### Excerpts from a dataset

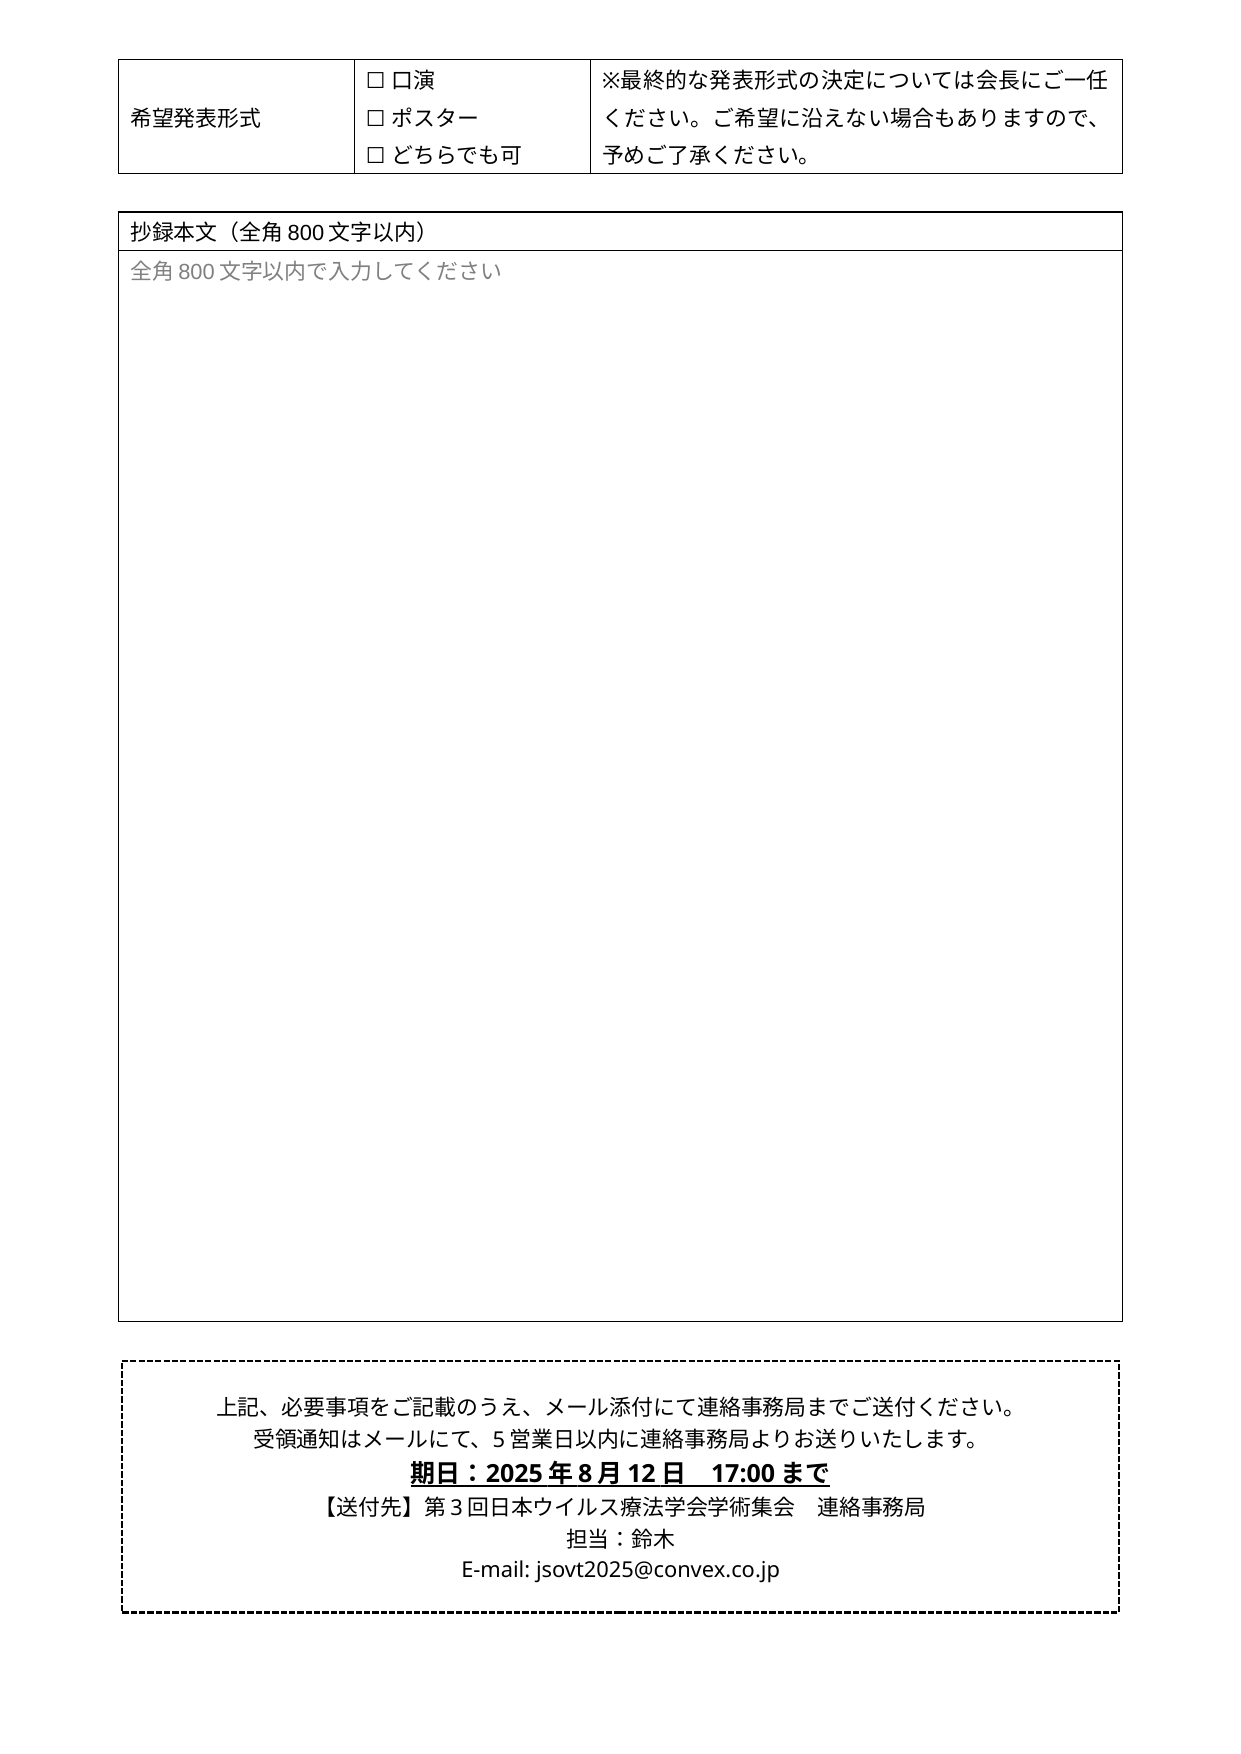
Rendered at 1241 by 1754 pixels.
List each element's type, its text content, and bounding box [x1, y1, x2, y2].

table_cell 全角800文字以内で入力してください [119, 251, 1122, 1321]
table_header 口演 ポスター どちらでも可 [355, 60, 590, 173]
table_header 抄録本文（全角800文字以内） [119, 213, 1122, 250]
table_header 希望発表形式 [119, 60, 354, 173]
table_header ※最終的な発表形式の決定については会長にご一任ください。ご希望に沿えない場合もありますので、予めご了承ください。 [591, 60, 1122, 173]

### EXERCISE AIM
Retype every entry above exactly, leaving out the pictures.

### YOUR RESPONSE
Rendered at 1241 by 1754 pixels.
List each element's type, its text content, and bounding box [x1, y1, x2, y2].

table_cell 全角800文字以内で入力してください [119, 251, 1122, 1321]
table_header 口演 ポスター どちらでも可 [355, 60, 590, 173]
table_header 抄録本文（全角800文字以内） [119, 213, 1122, 250]
table_header 希望発表形式 [119, 60, 354, 173]
table_header ※最終的な発表形式の決定については会長にご一任ください。ご希望に沿えない場合もありますので、予めご了承ください。 [591, 60, 1122, 173]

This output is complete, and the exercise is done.